ASSIGNMENT: Scan the records for lines with the word "Praha", and copy every such line.
**** INPUT FOR THIS TASK ****
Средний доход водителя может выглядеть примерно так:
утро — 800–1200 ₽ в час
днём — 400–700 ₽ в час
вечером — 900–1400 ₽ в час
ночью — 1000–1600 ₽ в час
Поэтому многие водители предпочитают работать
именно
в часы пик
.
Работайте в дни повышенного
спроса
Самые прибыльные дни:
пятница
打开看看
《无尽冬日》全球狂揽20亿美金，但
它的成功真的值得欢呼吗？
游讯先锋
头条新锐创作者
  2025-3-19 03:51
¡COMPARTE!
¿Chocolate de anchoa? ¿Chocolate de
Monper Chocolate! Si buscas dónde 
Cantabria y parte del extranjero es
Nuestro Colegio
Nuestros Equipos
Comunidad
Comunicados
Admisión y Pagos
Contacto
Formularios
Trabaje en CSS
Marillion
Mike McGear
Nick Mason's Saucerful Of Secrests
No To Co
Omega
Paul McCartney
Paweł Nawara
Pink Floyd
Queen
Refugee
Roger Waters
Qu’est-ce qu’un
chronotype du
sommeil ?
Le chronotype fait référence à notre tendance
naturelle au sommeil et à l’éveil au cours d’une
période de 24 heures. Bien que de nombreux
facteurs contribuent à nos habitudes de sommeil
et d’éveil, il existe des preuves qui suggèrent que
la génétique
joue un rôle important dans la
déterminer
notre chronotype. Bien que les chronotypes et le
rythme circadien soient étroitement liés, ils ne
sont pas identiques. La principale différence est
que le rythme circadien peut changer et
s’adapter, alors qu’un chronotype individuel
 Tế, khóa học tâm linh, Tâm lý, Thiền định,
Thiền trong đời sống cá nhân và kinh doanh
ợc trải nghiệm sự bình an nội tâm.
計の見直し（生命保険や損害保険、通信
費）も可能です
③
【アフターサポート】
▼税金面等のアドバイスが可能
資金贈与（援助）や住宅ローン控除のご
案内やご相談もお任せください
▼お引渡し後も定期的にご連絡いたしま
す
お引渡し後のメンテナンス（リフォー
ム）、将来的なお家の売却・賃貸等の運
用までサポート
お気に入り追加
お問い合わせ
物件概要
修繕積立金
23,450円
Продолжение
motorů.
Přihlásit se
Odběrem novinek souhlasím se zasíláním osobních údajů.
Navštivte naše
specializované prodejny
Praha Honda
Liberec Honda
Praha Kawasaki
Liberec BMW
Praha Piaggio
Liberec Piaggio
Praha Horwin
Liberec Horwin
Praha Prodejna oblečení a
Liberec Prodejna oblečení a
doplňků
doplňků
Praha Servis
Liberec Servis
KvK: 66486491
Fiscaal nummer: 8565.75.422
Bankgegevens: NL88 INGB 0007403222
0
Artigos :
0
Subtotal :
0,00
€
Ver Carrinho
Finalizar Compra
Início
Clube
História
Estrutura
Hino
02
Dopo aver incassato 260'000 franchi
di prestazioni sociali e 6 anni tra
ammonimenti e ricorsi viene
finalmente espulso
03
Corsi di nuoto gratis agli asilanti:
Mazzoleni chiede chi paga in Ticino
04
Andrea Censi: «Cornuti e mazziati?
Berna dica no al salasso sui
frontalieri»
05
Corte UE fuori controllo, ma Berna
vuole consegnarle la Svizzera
****
RESPONSE BOX:
Praha Honda
Praha Kawasaki
Praha Piaggio
Praha Horwin
Praha Prodejna oblečení a
Praha Servis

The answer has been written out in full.